### [Exercise aim]
Look over the listing below and work out how many lines have the word "output". Write only that number.

### [Data records]
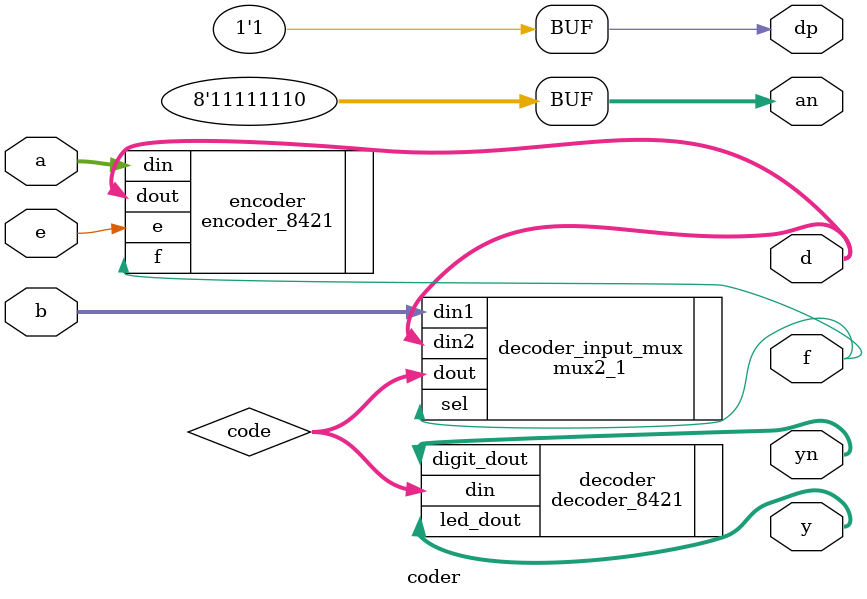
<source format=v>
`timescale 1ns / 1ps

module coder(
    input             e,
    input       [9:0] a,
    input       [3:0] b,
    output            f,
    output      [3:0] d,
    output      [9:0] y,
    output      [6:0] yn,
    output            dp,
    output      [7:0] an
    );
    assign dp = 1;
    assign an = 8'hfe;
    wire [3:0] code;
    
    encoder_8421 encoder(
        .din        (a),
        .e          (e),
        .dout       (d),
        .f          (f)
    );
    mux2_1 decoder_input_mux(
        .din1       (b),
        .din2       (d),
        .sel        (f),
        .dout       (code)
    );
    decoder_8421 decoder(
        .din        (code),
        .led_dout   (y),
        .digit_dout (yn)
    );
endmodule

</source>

* * *

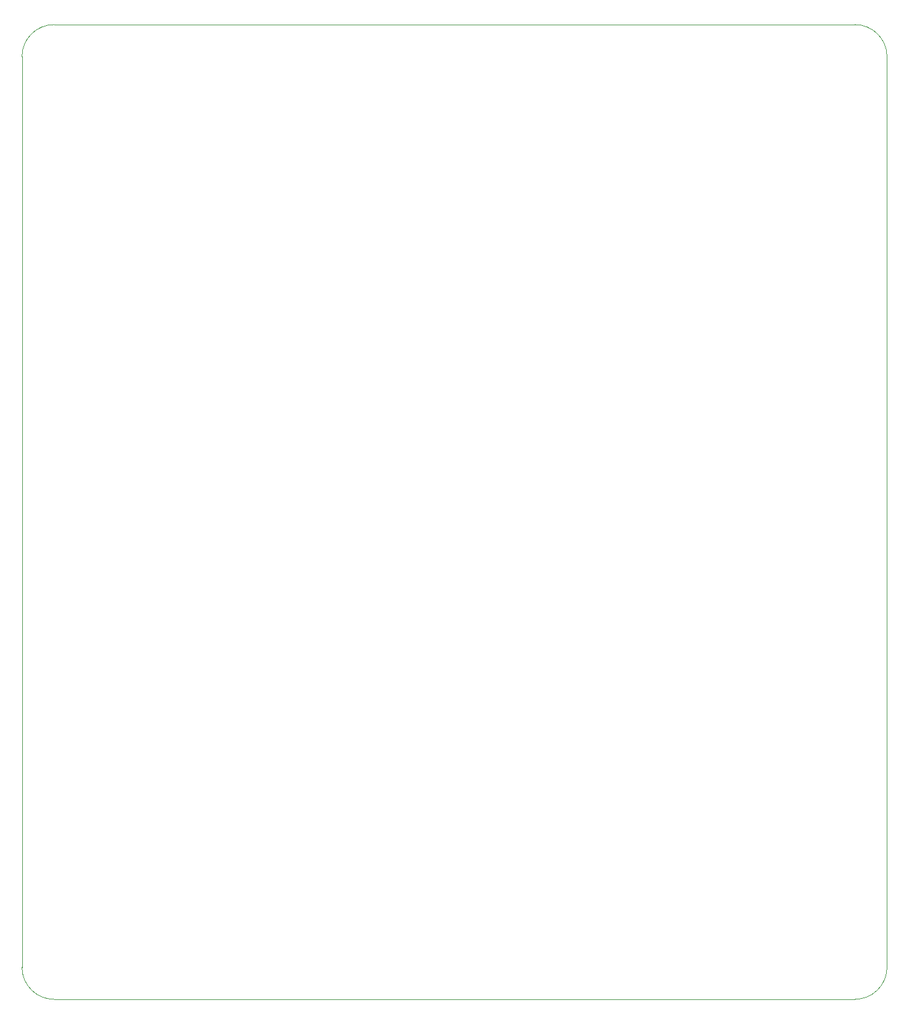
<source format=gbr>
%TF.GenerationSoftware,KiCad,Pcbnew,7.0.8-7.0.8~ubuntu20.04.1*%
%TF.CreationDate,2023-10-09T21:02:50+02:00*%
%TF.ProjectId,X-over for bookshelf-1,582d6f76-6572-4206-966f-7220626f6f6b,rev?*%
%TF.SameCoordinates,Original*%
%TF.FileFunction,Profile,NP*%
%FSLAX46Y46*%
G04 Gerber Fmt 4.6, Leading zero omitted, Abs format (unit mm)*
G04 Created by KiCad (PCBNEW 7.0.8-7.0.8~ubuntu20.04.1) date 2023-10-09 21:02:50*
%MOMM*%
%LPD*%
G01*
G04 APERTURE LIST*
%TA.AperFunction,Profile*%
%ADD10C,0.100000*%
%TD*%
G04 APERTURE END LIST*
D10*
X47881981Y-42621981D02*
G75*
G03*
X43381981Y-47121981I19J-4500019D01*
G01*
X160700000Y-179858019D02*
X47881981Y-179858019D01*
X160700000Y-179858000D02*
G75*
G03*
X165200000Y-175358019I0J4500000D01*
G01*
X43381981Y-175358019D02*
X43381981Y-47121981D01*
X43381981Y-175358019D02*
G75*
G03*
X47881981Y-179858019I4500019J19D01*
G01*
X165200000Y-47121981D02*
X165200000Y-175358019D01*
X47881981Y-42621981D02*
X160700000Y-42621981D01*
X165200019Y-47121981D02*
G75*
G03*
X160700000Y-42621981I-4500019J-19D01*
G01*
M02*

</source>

---

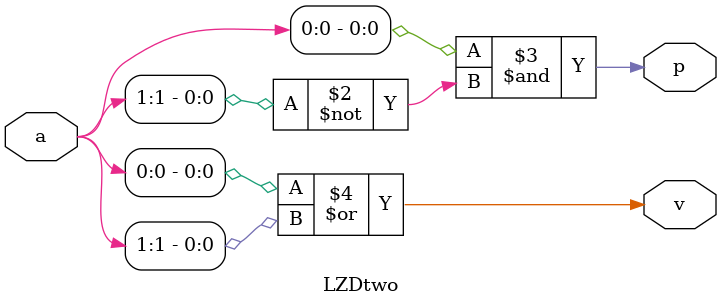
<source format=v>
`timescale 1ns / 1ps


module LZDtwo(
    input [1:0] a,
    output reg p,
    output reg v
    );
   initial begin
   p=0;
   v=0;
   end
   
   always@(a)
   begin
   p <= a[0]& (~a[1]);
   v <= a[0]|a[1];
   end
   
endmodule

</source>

### [Answer space]
8